With almost all of the Senate races called, we can start to evaluate the Election Lab forecasting model. Here is an early assessment of the Senate election forecasts.

First, here’s what we got right. We suggested very early this election year — in this Jan. 27 post — that the Republicans had a good chance of taking the Senate.  This was based on a simple fundamentals model of elections from 1980-2012.  These are the fundamentals established by the political science literature, and 2014 was a good year for the fundamentals.  Our final forecast — that the GOP had a very high (98 percent) chance of taking the Senate — was borne out Tuesday night.

Moreover, our predictions in individual races were almost entirely correct.  Assuming that Warner in Virginia, Sullivan in Alaska, and Cassidy in Louisiana are ultimately going to win, we will have called 35 of 36 races correctly.

But counting winners isn’t the best way to evaluate forecasting models.  A better (though not perfect) tool is Brier scores.  Most forecasters favor making these one part of the evaluation process, as Carl Bialik of 538 notes.

Brier scores take into account both whether races were called correctly and the underlying confidence of the forecast.  The best outcome is to be 100 percent certain and correct (a Brier score of 0).  The worst outcome is to be 100 percent certain and incorrect (a Brier score of 1).  Lower scores are better.  Here are some preliminary estimates, excluding Louisiana but assuming Warner and Sullivan victories:

Forecaster Brier score
Daily Kos 0.024
Election Lab 0.027
538 0.032
PredictWise 0.032
Pollster 0.034
New York Times 0.035
Princeton Election Consortium 0.043
Note: Assumes Warner and Sullivan victories. Does not include Louisiana.

Because the forecasts were calling most of the same winners, the differences here are mainly due to confidence.  The forecast with the lowest score was the Daily Kos, which was run by political scientist Drew Linzer.  The Election Lab forecast had the second lowest score.  One other way to compare these scores is this: the difference of a score of 2.5 and a score of 5 is about the difference between what our forecasting model has previously scored on Election Day vs. two weeks to go.

So, what did we get wrong?

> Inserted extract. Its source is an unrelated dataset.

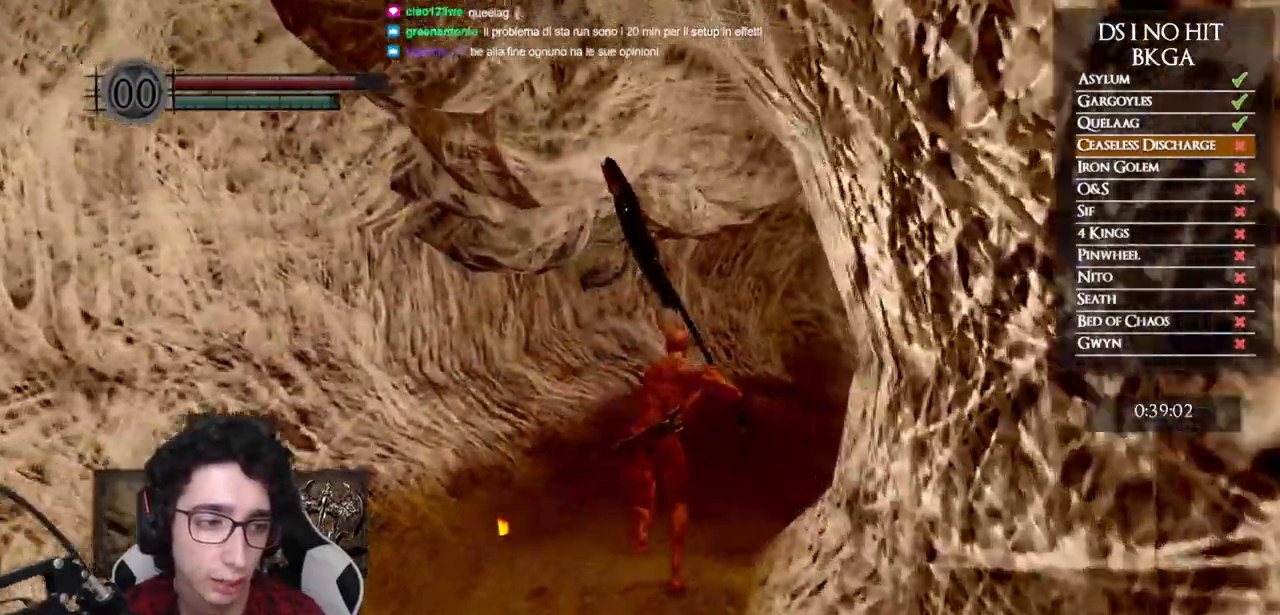
{"buttons": ["B"], "left_stick": "up", "right_stick": "center", "events": []}
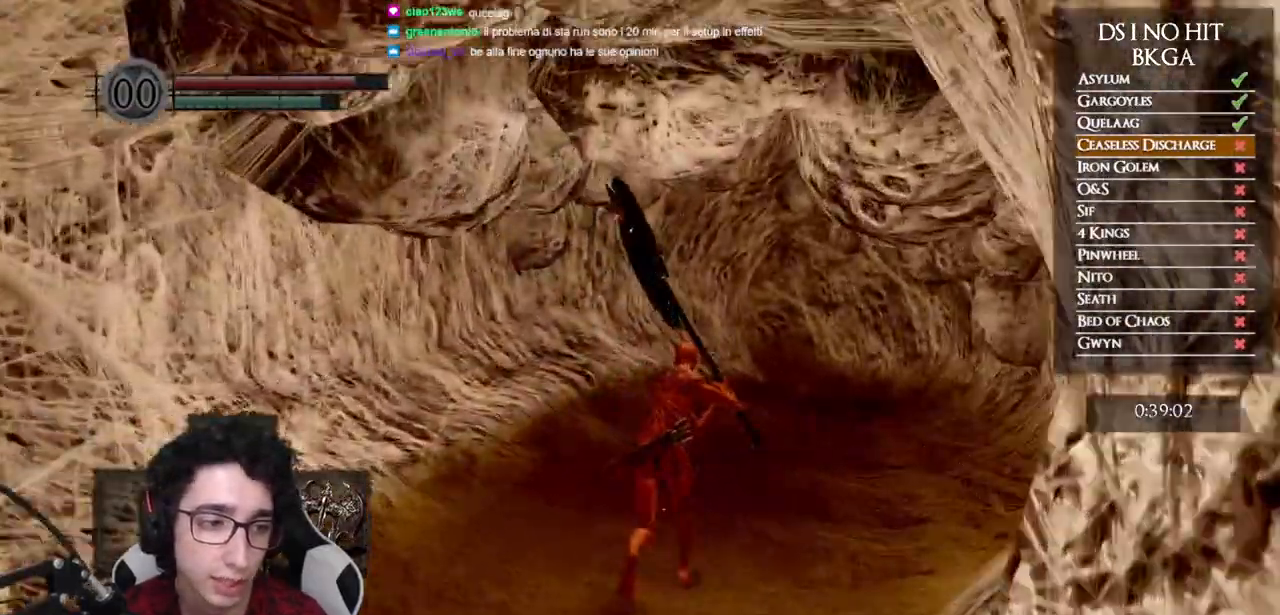
{"buttons": ["B"], "left_stick": "up", "right_stick": "center", "events": []}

To be sure, Warner’s race was closer than we and most others expected.  It counts as a “correct” call but forecasts relying on fundamentals or polling averages did not see a tight race coming.

We also called the North Carolina Senate race incorrectly, as the map at top shows.  Our fundamentals model was always bullish on Hagan, and, although incorporating polling narrowed her advantage over Tillis, we still saw her as the likely winner.  In our final forecast, we have Tillis at 23 percent chance of winning — which, of course, is not the same as 0 percent.  Still, this was a race that our model didn’t fully anticipate.

Assuming Warner, Sullivan, and Cassidy wins, this will produce an 8-seat gain for the GOP.  The most likely scenario in our final forecast was a 7-seat gain (49 percent of simulations), although an 8-seat gain was certainly possible, too (28 percent).

This is just a first cut at evaluating our model.  There are other criteria we need to use (again, see Bialik’s nice piece).  Moreover, as we have noted, there is no way to determine from a single election whose model is “better.” We’ll also have more to say about the model’s performance in House races.

Most importantly, we’ll use the model to draw some broader lessons about the election itself.